Libuše Jarcovjáková – Starting Points and Topic Choices

24. 4. 2025

Libuše Jarcovjáková, Berlin, 2018
Libuše Jarcovjáková, Berlin, 2018
1957 Prague

I am five years old. I found several “nudie” cards. They have naked ladies on them.
I need to know what they look like from behind but the cards only have these strange patterns on the back. I try finding the other half of the figure, examining the cards again and again. I can’t believe that none of the layers I gradually unpeel contain anything other than grey cardboard.
How to get behind the mirror? Beyond reality and description? What other possibilities of representation and photographic form can I find?

 

1961 Praha

I am eleven years old. I spend hours in front of the mirror, observing my profile and trying to look like an Inca. I press my nose, pout my lips.
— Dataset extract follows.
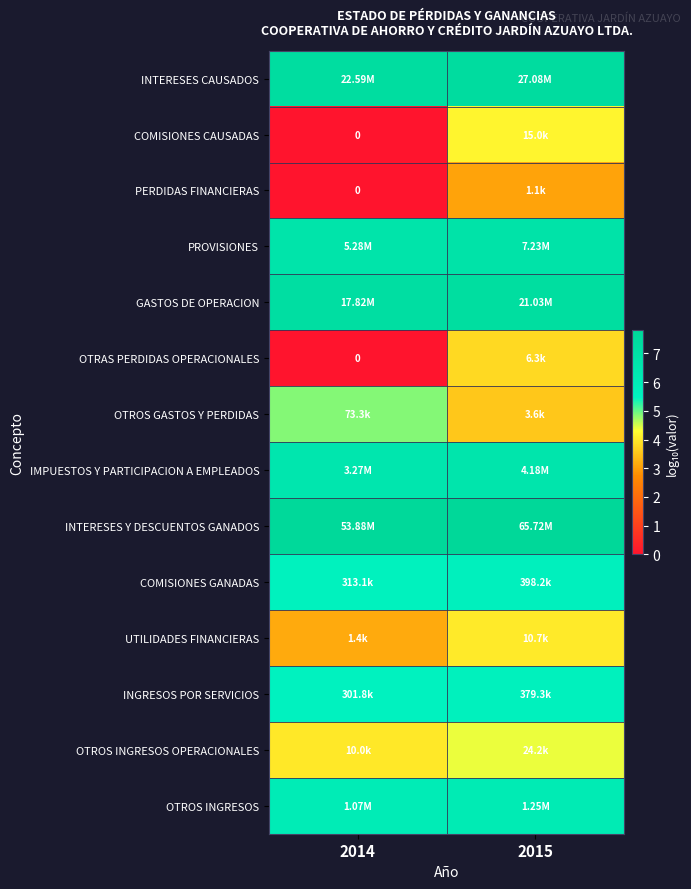

What is the average value of the PROVISIONES series?

6.8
My profile is starting to look very Indian, I sincerely believe it will stay that way forever.
How to store, fix the image in the mirror? The phenomenon of the mirror. Can the camera take on the role of the mirror? Poses and posing, playing roles, performances.

 

1967 Vrchotovy Janovice

I am fifteen. I am a photographer. My first self-portraits begin appearing in negative. I stand in front of the mirror, some outlandish fur hat on my head. I don’t know who I am, I don’t know who I’ll be, what will become of me, I know only that life is a very serious affair. And I know I need to study it.
Self-reflection, introspection, questioning one’s own identity, self-observation. Finding oneself. Is the self-portrait the best tool to establish a sense of distance?

 

1985 Berlin

I am thirty-three. I abandoned everything I knew, I left my family, my friends. I’m in a foreign country, I don’t know the language, I don’t understand anything. Once again, I spend hours looking at the mirror. I need to make sure I exist. I take photographs of my arms and legs, of my face. I need clear evidence – I am here, I am alive, I haven’t disappeared.
Can photography / taking photographs / and art-making itself serve a healing function? As a self-therapeutic process? Does it aid in the treatment of traumas? Can it also be therapeutic for a broader audience? Can these findings be generalised? Gaze, the female gaze.

 

2002 Kho Samui, Thailand

I am fifty. I walk through a darkness so black and unknown that I lose touch with reality. Terrifying noises of the jungle; animals unknown to me must be close. That which surrounds me is the universe. The absolute, the infinite. The “I” dissolved. I try to capture and process the feeling. I record sounds and my own fear.
Is it possible to capture deep, transcendental experiences in a visual form? How to connect images to other media, to video, audio?

 

2020 Mauroux, Francie

I am sixty-eight. I struggle to move my heavy body, tormented by aches. Following the pandemic lockdowns, when many givens stopped being true, as I search for the meaning of the remainder of my life, I swim in a pool amidst French fields. I feel the wind, I feel that I am alive again. I take a few self-portraits. They are fundamentally unpleasant to me.
“Frogman”, I call myself. I reject the photographs, they repulse me, I do not accept myself. They contain my ruin, finitude, merciless change. I think of Rembrandt’s self-portraits as an old man.
Can the self-portrait serve as a tool of self-acceptance? Can reflection upon the process of ageing be aesthetic? Can such a visual message contain something educational and beneficial for society?

 


 

Image captions

1 | Libuše Jarcovjáková, Berlin, 2018
2 | Libuše Jarcovjáková, Prague, 1984
3–5 | Libuše Jarcovjáková, From the series Mobile Life, 2005

Libuše Jarcovjáková

is currently one of the most influential and visible Czech photographers at home and abroad. She has long photographed the Romani and Vietnamese communities in Czechoslovakia, as well as Prague's famous LGBTQ bar, T-Club. After 1985 she legally moved to West Berlin. After returning to the Czech Republic in 1992, she began teaching photography at a number of art colleges. Her original photography books Černé roky (2017) and Evokativ (2019) are among the gems of their genre.